Top of Data for processing

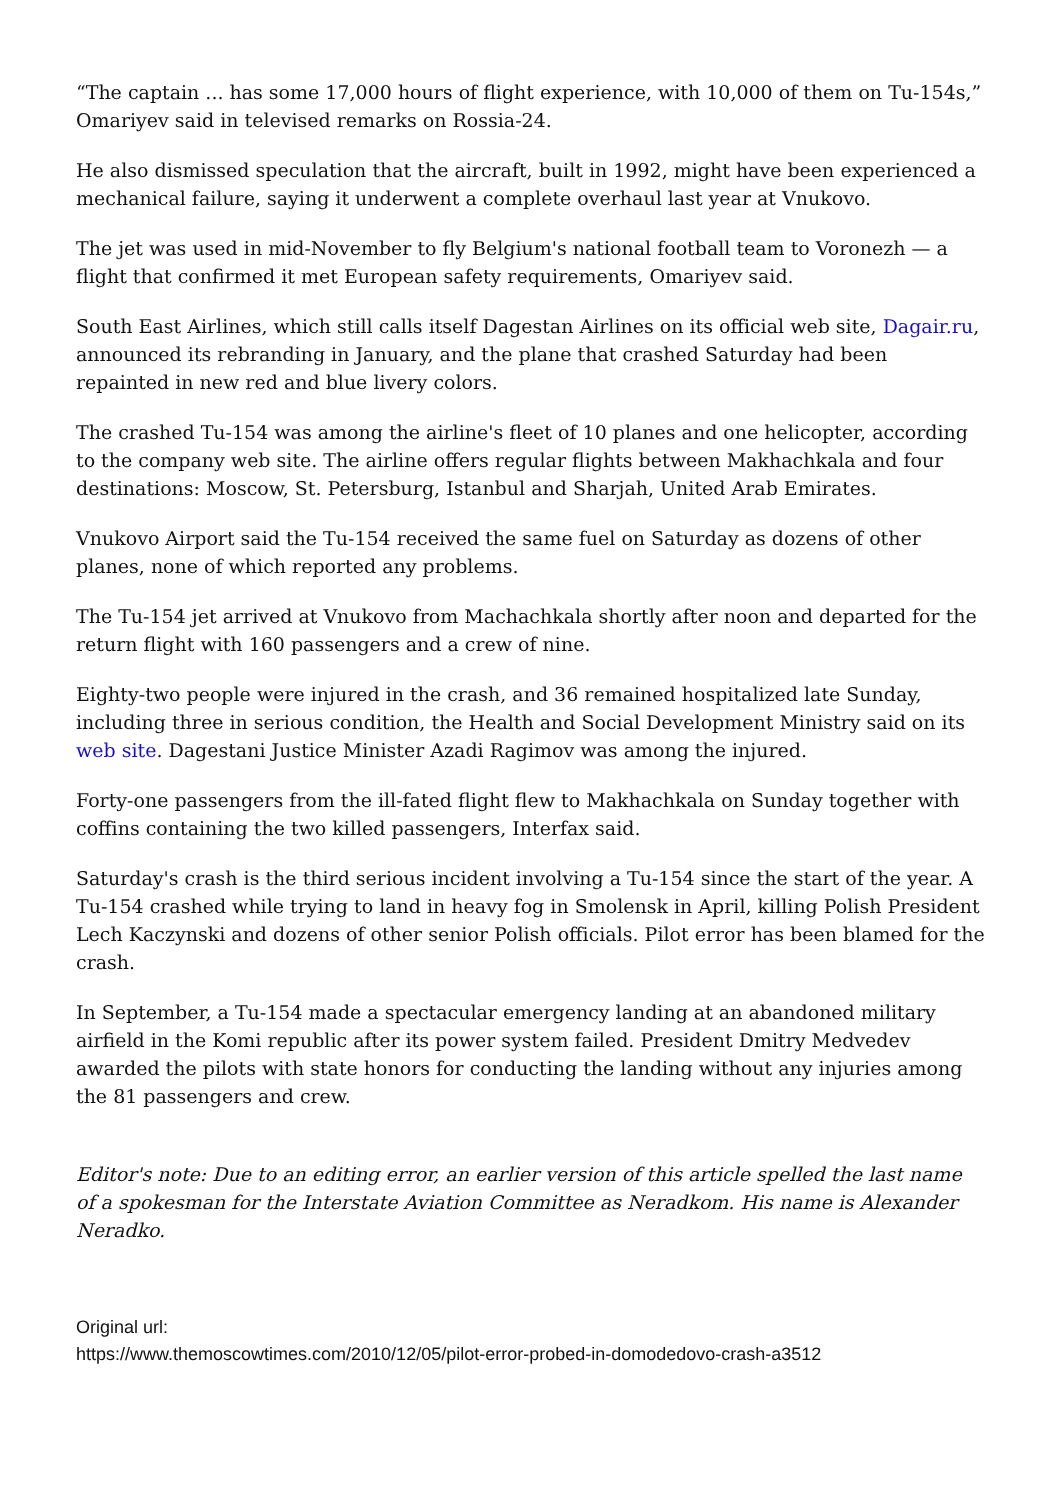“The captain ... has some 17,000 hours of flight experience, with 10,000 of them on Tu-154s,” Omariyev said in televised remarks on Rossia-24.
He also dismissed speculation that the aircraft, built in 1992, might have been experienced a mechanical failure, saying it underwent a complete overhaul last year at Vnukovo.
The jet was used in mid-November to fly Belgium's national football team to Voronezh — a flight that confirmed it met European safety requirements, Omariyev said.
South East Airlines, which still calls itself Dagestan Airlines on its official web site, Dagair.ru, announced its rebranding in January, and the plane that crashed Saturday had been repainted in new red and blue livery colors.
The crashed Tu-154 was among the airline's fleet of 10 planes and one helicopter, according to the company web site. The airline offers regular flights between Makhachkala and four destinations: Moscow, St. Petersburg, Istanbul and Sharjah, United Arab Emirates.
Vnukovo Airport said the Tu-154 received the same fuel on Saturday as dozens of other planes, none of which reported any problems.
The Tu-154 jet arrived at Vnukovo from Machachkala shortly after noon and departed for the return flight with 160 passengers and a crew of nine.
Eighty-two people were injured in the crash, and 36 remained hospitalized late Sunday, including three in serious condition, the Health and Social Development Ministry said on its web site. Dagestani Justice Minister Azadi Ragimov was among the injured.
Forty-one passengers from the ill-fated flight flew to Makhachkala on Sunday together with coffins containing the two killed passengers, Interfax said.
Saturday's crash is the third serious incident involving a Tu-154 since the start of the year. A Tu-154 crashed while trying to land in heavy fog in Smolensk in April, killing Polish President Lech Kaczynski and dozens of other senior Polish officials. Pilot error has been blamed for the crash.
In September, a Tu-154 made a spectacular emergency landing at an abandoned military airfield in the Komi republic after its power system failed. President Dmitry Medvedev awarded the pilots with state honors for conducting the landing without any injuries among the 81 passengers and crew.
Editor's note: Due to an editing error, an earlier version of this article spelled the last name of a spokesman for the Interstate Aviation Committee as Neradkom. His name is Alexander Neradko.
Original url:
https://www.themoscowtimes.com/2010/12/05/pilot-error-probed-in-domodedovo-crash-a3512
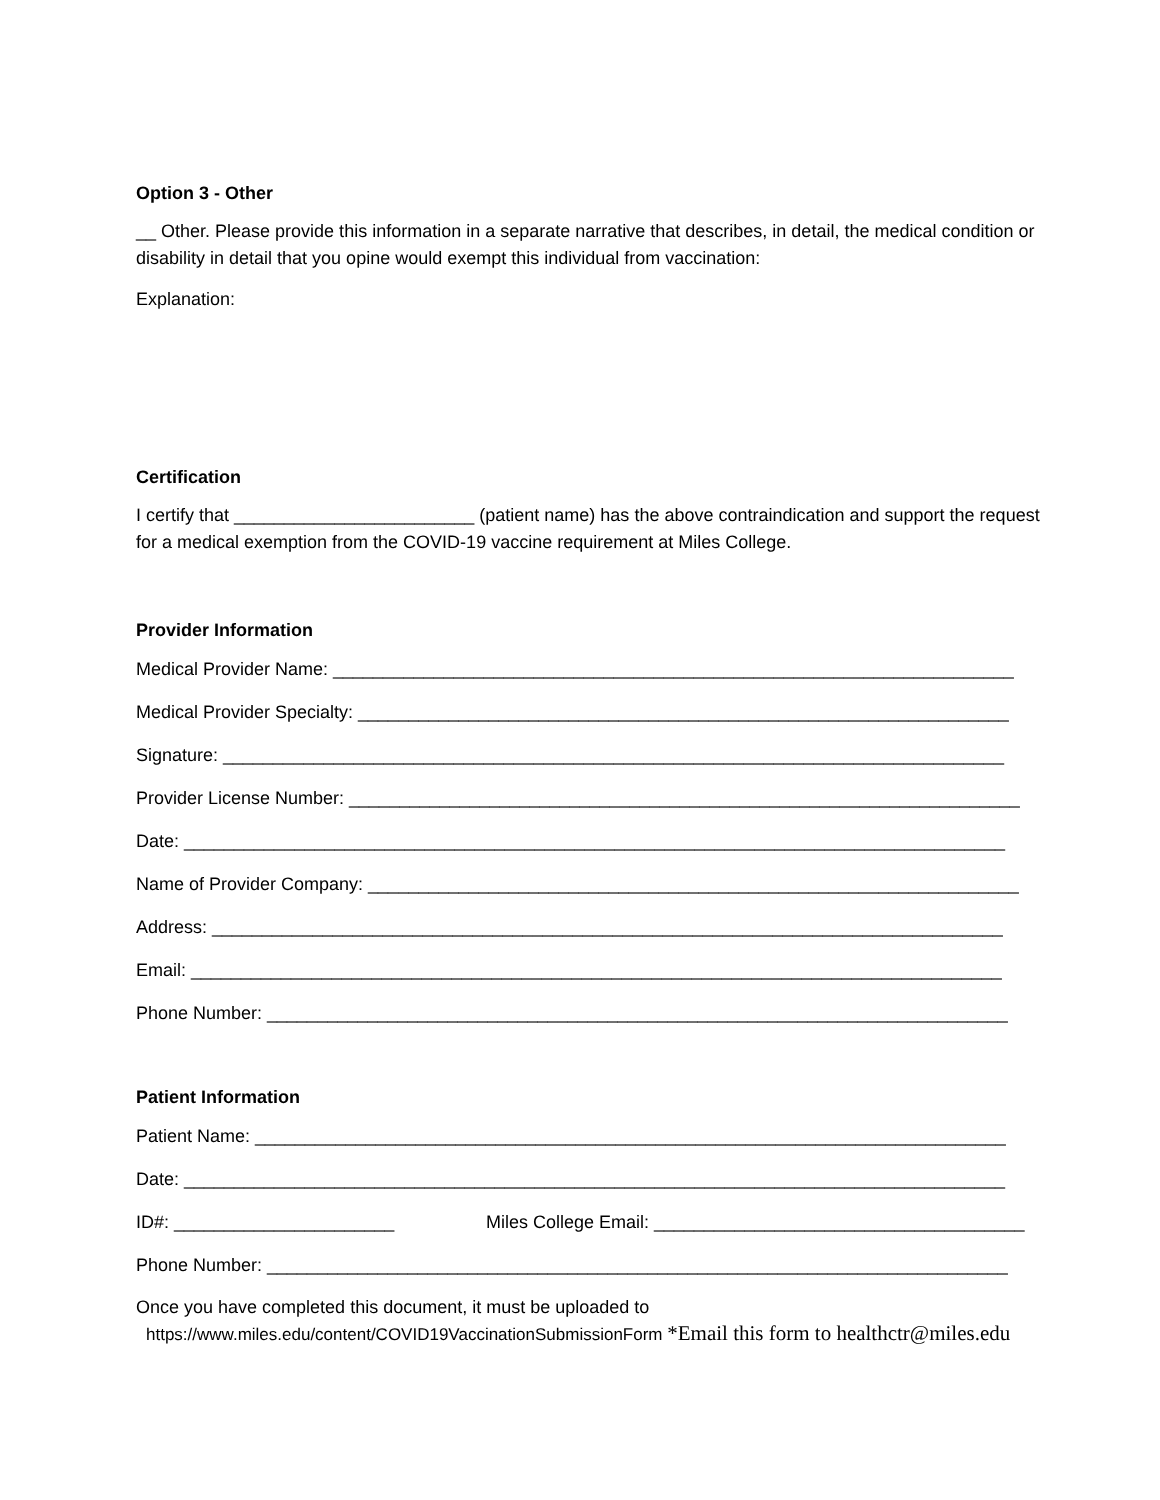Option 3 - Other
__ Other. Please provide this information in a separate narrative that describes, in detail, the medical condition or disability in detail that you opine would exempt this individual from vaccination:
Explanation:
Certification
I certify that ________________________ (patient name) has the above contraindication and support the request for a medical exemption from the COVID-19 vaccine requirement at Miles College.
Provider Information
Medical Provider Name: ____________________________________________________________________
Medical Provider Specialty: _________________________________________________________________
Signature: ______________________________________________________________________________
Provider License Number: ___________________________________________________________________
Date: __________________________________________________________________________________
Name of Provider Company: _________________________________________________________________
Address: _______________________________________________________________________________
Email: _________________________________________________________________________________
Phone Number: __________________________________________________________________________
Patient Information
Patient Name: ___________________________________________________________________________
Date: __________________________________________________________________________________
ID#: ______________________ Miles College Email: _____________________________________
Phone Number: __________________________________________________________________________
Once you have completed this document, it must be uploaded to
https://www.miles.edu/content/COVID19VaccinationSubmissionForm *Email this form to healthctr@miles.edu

Bottom of Data for processing
Top of Data for processing

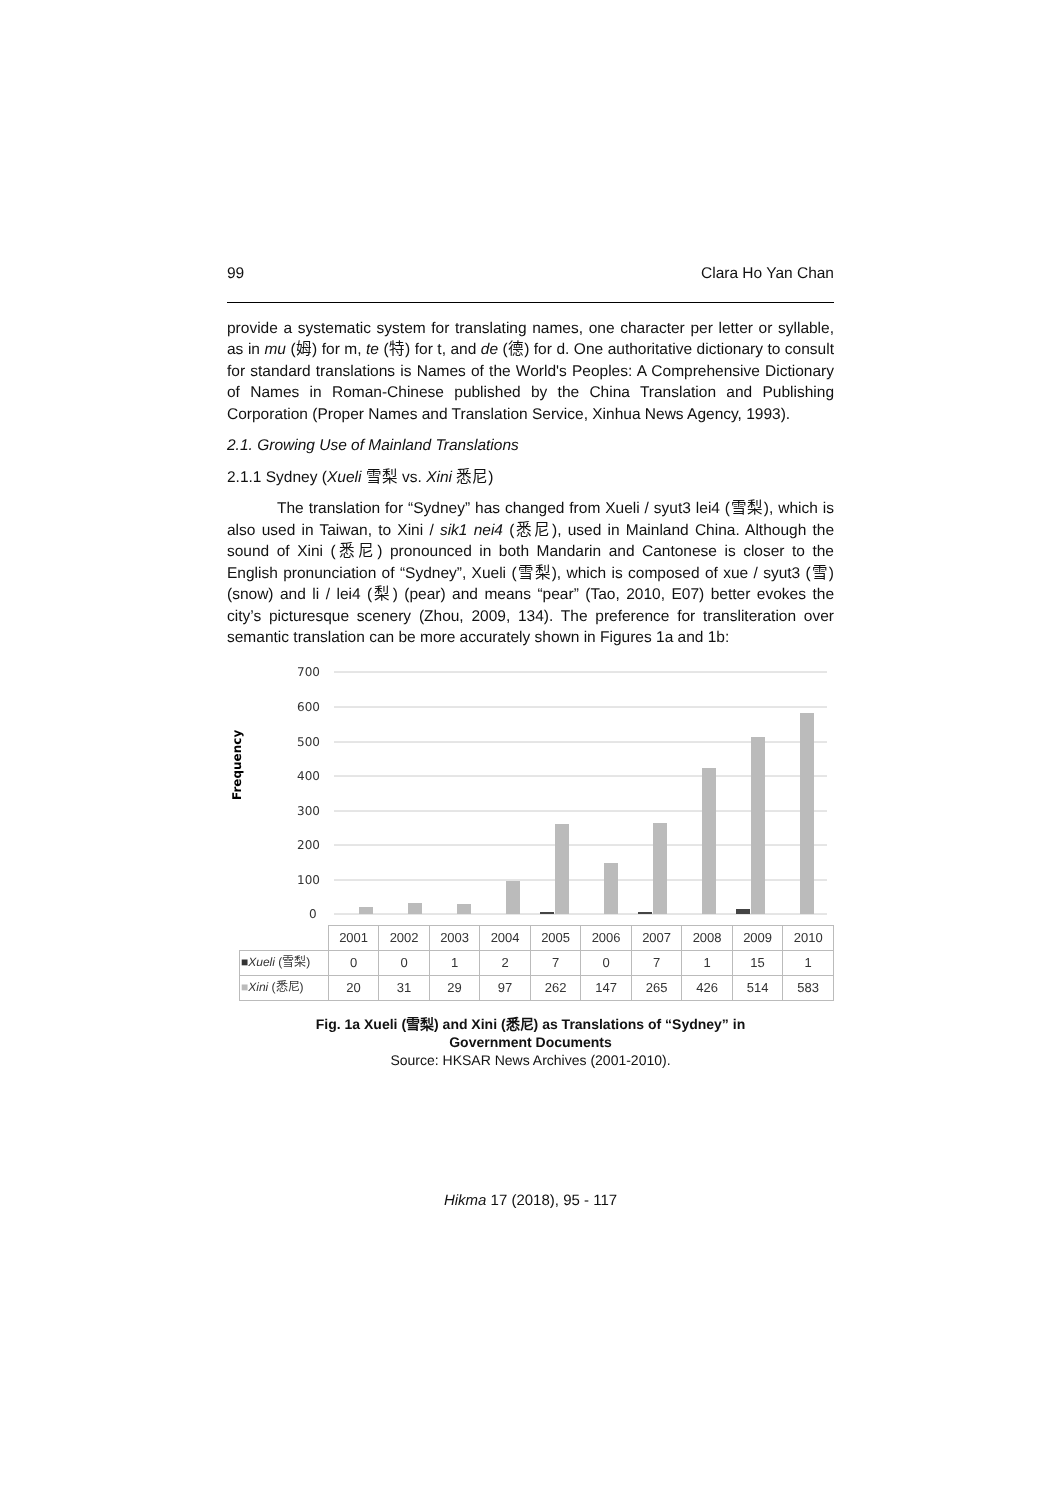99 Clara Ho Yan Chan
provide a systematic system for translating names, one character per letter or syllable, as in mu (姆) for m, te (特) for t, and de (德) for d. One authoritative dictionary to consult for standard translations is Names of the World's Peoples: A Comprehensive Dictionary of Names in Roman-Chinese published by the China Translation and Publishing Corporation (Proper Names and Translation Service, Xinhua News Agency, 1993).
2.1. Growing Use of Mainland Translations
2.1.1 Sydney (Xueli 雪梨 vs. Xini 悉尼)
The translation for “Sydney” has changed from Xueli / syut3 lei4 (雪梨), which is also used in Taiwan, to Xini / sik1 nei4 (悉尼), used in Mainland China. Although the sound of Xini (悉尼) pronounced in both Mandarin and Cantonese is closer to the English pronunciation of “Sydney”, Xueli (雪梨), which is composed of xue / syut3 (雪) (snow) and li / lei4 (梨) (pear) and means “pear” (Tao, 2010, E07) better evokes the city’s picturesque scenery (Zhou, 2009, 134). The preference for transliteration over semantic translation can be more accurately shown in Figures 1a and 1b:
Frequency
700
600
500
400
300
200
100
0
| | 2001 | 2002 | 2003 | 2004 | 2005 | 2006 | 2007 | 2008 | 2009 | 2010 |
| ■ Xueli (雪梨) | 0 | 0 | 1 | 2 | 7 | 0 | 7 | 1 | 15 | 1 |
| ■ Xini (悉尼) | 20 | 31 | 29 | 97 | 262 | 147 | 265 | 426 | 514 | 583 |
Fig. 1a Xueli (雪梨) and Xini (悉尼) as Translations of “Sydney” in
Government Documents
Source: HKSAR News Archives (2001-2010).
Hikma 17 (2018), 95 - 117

Bottom of Data for processing
Top of Data for processing

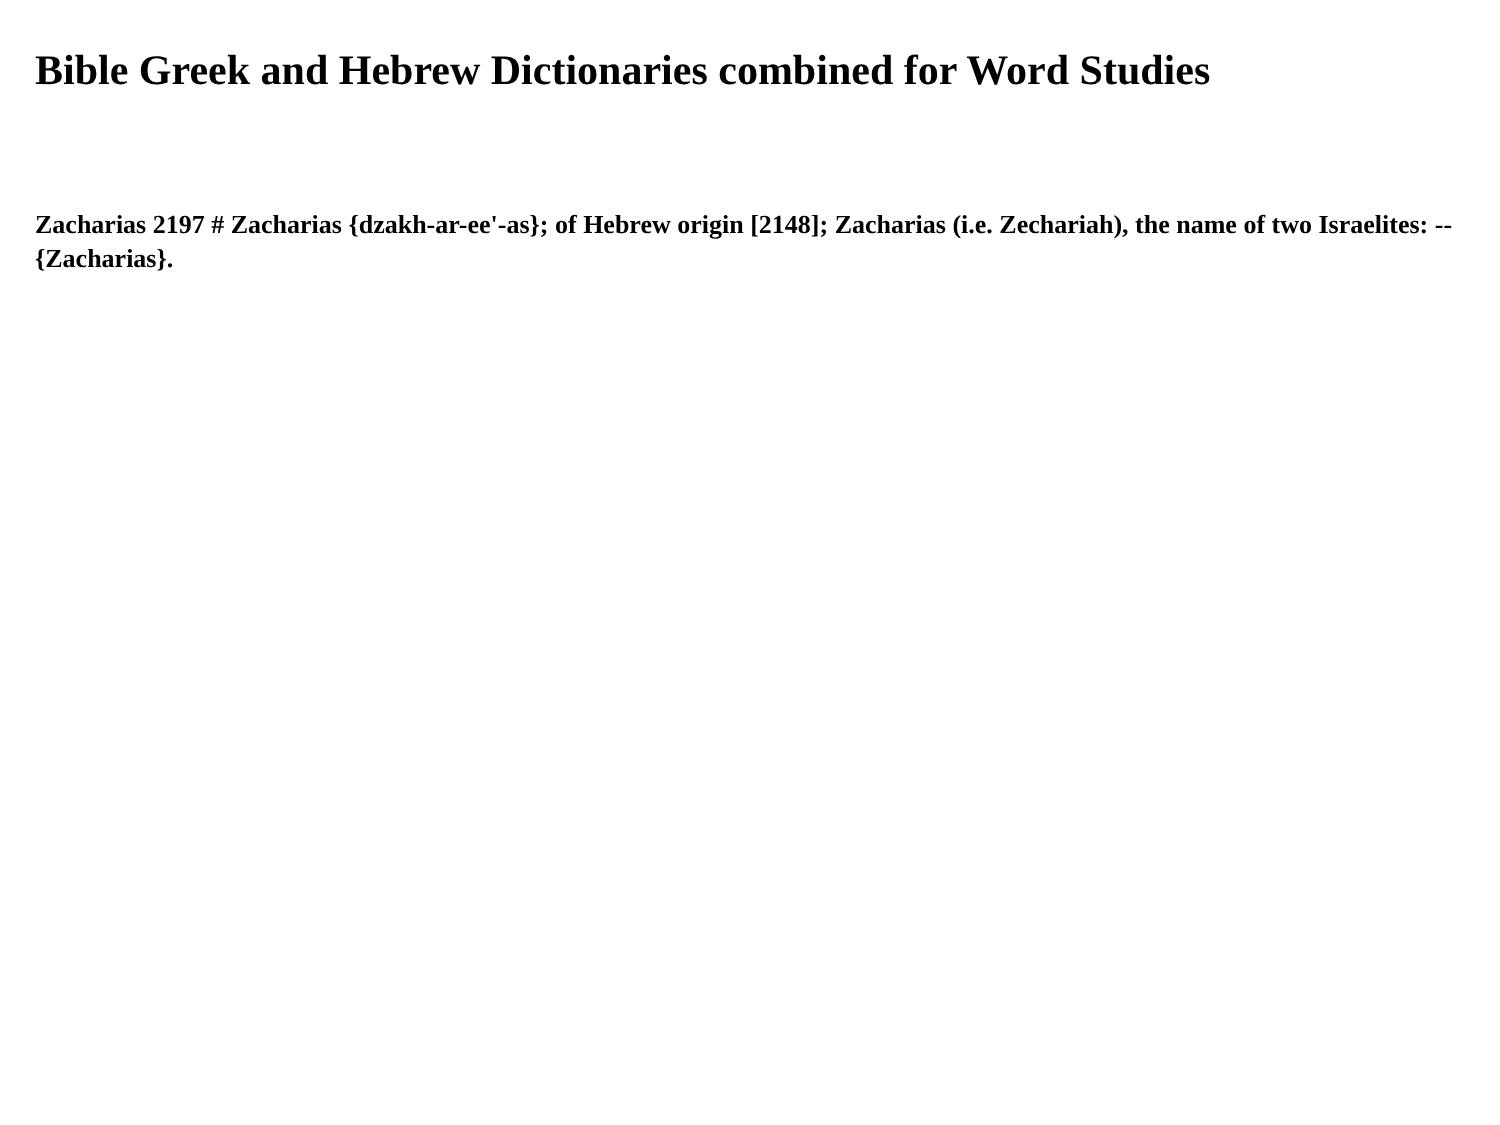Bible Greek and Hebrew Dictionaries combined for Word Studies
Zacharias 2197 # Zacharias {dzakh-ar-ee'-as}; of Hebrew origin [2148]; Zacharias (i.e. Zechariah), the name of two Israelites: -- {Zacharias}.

Bottom of Data for processing

**What you need to do:** Referring to the material above, set down exactly the lines between the line with "I certify that" and the line with "form to healthctr@miles.edu", inclusive, and no other lines.

**Result of this task:**
I certify that ________________________ (patient name) has the above contraindication and support the request for a medical exemption from the COVID-19 vaccine requirement at Miles College.
Provider Information
Medical Provider Name: ____________________________________________________________________
Medical Provider Specialty: _________________________________________________________________
Signature: ______________________________________________________________________________
Provider License Number: ___________________________________________________________________
Date: __________________________________________________________________________________
Name of Provider Company: _________________________________________________________________
Address: _______________________________________________________________________________
Email: _________________________________________________________________________________
Phone Number: __________________________________________________________________________
Patient Information
Patient Name: ___________________________________________________________________________
Date: __________________________________________________________________________________
ID#: ______________________ Miles College Email: _____________________________________
Phone Number: __________________________________________________________________________
Once you have completed this document, it must be uploaded to
https://www.miles.edu/content/COVID19VaccinationSubmissionForm *Email this form to healthctr@miles.edu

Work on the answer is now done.